Paulo: É como lidar com uma criança, com um adolescente e com um adulto. Estabelecer para uma criança a
obrigação de se comportar como um adulto não vai funcionar; ela não está preparada para aquilo. Eu vejo isso num
venture capital. Existe ali uma série de obrigações que, se você for analisar bem, acaba ocorrendo um certo acordo
tácito de que uma parte não vai cumprir desde logo certas obrigações típicas de uma companhia de grande porte e
que a outra não o vai exigir, exceto quando o negócio dá errado. Em certas circunstâncias, alguém saca o contrato da
gaveta e o invoca para exigi-la. Isso estraga a relação que, às vezes, ainda nem começou. O private equity,
especificamente, envolve, da parte de quem faz o investimento, um descompasso muito claro entre alguém que
valoriza a competência gerencial do receptor do investimento; mas este, às vezes, esquece que o dinheiro não
pertence a quem faz diretamente o investimento. O dinheiro pertence a terceiros que querem o dinheiro de volta.
Ademais, quem faz o investimento às vezes esquece que fez o investimento em função de uma certa competência do
target que precisa ser preservada, e esse gestor de private equity acaba mudando justamente essa competência que
justificou a operação. É como se o gestor investisse numa empresa familiar que produz queijo há 80 anos e tentasse
mudar o jeito de fazer o queijo, e aí não dá certo. Frustra a companhia que recebe o investimento e frustra o
investidor. Essa noção de que a companhia tem estágios e capacidades gerenciais crescentes precisa ser entendida.

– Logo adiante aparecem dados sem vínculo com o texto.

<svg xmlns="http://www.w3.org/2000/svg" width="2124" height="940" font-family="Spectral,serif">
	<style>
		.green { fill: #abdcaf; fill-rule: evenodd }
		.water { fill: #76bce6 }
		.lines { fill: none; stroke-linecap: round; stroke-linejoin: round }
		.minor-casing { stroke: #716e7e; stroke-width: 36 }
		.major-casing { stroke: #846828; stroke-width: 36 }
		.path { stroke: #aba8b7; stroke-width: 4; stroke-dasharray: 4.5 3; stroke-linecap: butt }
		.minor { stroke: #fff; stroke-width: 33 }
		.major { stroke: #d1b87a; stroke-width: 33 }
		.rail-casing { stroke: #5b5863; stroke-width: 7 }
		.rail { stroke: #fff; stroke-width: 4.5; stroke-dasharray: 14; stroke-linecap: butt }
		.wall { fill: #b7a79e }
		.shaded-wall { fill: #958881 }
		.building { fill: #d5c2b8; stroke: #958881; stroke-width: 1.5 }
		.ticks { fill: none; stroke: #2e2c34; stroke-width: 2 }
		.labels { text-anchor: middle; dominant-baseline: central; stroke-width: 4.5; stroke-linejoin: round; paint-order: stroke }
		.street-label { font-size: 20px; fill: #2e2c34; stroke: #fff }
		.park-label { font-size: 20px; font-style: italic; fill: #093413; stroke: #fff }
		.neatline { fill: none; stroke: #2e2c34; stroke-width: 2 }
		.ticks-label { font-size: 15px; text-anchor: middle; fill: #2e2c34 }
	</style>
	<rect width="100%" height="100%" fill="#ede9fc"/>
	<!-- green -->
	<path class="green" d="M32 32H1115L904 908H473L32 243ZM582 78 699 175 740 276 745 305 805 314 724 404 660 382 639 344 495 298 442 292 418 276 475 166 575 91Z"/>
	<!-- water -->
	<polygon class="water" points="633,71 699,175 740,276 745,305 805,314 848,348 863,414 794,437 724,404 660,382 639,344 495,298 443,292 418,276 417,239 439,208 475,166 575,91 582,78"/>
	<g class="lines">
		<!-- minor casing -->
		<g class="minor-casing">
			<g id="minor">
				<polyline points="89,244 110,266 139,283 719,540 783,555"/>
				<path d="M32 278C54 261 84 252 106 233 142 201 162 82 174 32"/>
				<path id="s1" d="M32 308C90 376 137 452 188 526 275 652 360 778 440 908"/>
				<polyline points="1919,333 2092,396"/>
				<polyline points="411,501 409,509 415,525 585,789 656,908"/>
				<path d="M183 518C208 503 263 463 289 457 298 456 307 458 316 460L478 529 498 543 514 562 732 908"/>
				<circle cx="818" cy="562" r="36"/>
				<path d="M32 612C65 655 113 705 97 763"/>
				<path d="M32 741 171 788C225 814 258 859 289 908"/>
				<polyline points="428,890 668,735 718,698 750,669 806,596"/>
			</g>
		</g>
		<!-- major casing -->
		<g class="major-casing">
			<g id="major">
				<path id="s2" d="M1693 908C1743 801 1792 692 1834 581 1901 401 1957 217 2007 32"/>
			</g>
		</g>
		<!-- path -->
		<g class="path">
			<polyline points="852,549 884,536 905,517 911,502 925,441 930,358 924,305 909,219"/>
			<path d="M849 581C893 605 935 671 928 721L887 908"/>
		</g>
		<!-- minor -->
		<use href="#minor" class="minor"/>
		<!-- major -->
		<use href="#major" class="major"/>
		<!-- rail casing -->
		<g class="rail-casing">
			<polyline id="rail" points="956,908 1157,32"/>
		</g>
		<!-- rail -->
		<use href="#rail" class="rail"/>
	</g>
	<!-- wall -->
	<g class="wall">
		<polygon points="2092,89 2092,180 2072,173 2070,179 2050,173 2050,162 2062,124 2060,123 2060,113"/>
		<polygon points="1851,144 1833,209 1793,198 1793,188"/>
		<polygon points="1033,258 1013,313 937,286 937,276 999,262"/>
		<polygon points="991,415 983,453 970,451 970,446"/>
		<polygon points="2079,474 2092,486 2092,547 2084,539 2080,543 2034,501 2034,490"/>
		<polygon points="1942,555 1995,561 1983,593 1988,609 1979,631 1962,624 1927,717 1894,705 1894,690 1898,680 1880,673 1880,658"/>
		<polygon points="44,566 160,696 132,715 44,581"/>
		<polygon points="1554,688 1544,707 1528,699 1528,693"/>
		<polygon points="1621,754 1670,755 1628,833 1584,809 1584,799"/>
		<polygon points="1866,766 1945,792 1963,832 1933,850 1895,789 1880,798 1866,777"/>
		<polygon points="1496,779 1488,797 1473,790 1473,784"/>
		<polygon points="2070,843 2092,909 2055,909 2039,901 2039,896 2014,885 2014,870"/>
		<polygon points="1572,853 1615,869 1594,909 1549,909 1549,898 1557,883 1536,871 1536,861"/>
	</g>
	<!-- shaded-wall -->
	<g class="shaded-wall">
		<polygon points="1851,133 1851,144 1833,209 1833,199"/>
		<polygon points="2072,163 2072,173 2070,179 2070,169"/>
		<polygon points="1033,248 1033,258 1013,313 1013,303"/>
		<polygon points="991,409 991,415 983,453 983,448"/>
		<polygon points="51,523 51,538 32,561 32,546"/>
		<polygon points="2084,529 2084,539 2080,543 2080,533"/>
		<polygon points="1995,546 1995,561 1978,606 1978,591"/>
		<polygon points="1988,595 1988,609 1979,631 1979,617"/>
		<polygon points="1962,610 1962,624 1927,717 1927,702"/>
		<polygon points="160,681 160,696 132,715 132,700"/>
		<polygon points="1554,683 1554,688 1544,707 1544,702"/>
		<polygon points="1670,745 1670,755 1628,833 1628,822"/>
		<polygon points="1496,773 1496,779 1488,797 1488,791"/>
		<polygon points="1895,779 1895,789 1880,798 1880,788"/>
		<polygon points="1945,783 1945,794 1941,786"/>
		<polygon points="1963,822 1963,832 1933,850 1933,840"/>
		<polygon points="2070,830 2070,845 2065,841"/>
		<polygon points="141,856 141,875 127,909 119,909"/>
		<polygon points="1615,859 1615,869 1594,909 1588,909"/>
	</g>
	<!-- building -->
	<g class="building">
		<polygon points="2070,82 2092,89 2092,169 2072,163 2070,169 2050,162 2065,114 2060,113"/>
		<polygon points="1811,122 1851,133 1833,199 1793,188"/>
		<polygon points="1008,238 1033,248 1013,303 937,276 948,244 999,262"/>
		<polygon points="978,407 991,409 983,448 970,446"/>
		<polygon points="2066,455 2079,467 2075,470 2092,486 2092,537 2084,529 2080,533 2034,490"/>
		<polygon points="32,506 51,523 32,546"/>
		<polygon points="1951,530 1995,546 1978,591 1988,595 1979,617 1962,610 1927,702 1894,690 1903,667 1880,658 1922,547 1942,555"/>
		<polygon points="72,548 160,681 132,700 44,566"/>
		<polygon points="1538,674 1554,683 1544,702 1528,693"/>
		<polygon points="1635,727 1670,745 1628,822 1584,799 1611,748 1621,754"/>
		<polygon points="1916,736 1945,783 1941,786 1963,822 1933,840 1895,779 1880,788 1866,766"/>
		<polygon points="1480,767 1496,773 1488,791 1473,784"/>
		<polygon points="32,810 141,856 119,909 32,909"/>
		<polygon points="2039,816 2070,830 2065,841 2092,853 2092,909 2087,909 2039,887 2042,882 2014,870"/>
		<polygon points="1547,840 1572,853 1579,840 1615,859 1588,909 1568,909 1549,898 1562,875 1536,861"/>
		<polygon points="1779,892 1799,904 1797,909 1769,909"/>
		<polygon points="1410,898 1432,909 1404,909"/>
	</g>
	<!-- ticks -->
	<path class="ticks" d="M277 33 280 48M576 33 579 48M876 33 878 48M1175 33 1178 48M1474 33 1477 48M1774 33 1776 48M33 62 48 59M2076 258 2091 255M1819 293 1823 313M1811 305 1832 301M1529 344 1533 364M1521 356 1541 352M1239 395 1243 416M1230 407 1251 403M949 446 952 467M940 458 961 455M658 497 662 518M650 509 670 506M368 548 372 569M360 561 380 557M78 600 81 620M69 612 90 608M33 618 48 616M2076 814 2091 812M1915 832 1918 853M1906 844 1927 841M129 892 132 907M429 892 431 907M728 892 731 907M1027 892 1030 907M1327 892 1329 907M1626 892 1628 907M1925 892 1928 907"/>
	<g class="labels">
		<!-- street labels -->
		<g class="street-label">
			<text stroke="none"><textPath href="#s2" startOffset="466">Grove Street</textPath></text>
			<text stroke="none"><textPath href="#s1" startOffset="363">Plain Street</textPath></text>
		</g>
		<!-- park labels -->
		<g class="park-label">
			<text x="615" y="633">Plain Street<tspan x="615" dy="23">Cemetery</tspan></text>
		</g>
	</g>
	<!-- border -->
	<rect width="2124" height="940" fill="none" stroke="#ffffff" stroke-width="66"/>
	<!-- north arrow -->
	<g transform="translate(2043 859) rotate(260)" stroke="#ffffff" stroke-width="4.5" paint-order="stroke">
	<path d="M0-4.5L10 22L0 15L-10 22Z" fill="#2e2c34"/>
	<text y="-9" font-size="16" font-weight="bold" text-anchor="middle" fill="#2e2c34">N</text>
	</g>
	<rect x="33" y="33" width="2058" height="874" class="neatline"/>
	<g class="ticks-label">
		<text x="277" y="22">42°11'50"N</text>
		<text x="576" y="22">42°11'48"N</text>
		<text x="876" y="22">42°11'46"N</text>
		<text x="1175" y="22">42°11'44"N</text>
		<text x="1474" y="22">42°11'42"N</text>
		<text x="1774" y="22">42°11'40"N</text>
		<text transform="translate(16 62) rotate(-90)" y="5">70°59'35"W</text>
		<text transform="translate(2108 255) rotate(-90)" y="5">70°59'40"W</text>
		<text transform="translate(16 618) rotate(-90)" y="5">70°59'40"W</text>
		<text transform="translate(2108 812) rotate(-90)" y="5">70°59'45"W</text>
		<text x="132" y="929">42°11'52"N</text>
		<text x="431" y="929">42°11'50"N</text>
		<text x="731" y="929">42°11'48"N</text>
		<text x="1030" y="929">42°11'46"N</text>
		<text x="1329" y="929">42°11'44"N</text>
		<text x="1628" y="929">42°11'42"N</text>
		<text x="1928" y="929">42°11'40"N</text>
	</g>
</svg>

Não dá para fazer uma diligência legal numa companhia num estágio angel ou num estágio VC com os mesmos
padrões que se faz numa empresa do porte da Vale, por exemplo. São coisas completamente diferentes. A conclusão
potencial termina sendo que o investimento não deveria ser feito, porque a companhia tem níveis de organização e
gerência muito incipientes. Mas foi a despeito disso que ela despertou a atenção do investidor. O advogado precisa
entender que quem faz o negócio e decide o negócio é o empresário. O advogado só aponta os riscos. Quem decide
tomar ou não o risco é o empresário. Na nossa perspectiva, provavelmente, não tomaríamos risco nenhum e não
faríamos negócio nenhum. Às vezes se presta pouca atenção para esses estágios da vida empresarial, que envolvem
competências diferentes, competências crescentes.